__TO DO__.
Extract all lines from the data beneath that include the word "волокон".

__DATASET CONTENT__.
__________

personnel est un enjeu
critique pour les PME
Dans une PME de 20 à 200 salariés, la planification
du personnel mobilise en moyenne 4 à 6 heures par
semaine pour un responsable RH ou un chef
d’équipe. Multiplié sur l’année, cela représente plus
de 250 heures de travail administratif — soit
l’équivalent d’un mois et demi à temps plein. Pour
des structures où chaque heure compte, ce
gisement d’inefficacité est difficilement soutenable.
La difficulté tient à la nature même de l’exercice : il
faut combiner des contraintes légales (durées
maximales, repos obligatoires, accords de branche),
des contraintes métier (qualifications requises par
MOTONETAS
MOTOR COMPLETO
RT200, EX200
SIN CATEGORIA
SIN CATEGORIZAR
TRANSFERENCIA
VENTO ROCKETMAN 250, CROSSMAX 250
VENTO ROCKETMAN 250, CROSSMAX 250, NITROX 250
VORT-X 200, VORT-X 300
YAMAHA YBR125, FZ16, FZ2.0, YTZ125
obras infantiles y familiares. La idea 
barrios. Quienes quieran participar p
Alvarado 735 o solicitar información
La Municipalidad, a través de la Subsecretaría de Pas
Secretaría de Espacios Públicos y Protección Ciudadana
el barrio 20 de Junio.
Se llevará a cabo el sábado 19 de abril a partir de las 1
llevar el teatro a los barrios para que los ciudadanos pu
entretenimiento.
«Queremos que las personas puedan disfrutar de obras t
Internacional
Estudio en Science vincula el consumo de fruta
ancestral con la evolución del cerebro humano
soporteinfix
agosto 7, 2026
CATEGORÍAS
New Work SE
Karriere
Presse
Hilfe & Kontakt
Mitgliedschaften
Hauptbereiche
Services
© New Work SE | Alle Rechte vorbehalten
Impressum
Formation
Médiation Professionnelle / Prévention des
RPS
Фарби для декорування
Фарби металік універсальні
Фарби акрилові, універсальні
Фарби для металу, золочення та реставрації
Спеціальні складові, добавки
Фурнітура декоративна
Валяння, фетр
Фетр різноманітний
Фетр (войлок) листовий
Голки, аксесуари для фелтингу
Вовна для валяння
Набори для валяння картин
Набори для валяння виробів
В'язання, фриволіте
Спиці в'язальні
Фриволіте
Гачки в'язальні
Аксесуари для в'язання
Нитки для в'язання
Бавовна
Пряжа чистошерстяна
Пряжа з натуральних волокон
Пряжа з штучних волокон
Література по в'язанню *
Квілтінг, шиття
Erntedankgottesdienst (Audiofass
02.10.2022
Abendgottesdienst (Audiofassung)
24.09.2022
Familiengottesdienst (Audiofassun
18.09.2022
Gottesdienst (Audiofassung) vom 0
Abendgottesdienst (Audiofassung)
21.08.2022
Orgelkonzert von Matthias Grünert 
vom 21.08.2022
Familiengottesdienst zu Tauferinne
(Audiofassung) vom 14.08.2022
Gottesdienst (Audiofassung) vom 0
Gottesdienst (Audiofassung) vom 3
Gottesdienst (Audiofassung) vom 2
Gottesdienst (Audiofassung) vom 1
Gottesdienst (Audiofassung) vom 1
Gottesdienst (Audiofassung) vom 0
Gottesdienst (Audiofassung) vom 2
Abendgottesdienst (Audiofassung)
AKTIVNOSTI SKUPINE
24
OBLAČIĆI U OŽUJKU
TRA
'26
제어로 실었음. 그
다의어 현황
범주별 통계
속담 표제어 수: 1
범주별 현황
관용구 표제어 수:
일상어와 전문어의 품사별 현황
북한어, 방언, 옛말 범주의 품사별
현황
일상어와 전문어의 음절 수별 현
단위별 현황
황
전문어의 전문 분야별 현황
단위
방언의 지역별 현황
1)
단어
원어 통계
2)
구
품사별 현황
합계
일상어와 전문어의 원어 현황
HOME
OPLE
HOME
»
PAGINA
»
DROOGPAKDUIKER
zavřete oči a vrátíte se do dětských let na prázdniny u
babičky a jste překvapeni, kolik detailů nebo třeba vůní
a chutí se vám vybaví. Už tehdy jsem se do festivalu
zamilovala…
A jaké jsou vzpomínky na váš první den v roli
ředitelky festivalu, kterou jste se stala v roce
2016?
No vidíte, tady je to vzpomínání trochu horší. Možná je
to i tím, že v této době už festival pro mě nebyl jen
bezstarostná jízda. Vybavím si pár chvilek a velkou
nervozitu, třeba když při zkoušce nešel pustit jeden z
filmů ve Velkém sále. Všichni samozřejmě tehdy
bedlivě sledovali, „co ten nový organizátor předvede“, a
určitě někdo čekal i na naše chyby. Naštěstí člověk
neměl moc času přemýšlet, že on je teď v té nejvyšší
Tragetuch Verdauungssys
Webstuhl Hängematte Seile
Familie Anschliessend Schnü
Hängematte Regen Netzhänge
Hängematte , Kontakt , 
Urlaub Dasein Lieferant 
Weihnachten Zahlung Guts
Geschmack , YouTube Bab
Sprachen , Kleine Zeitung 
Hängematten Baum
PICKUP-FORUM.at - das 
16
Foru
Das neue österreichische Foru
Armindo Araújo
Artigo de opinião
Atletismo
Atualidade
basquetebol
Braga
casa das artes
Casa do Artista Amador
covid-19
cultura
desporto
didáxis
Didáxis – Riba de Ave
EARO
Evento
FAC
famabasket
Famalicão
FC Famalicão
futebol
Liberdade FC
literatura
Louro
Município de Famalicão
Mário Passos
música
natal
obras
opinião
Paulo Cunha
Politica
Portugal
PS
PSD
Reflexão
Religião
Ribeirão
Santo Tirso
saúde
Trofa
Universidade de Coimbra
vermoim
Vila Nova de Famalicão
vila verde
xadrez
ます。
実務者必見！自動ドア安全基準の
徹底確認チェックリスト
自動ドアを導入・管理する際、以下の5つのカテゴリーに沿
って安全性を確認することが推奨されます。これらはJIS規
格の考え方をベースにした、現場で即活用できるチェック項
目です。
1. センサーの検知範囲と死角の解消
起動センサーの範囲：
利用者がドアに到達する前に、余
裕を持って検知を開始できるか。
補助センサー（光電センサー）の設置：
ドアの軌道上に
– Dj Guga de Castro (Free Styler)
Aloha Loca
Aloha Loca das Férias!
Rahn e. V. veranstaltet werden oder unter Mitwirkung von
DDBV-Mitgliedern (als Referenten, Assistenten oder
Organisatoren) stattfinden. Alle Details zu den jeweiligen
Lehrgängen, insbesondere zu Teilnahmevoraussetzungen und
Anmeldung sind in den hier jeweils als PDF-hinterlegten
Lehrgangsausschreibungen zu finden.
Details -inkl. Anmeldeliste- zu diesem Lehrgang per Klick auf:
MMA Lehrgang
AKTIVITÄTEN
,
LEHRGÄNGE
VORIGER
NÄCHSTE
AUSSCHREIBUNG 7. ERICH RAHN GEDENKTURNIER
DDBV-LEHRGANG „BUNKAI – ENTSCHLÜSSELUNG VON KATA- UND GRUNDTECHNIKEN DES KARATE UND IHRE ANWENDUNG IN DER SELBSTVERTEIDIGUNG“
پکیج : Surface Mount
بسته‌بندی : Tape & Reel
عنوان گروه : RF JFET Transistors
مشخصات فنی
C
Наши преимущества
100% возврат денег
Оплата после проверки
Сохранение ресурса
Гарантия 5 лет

__________

__SOLUTION FOR THIS PROBLEM__.
Пряжа з натуральних волокон
Пряжа з штучних волокон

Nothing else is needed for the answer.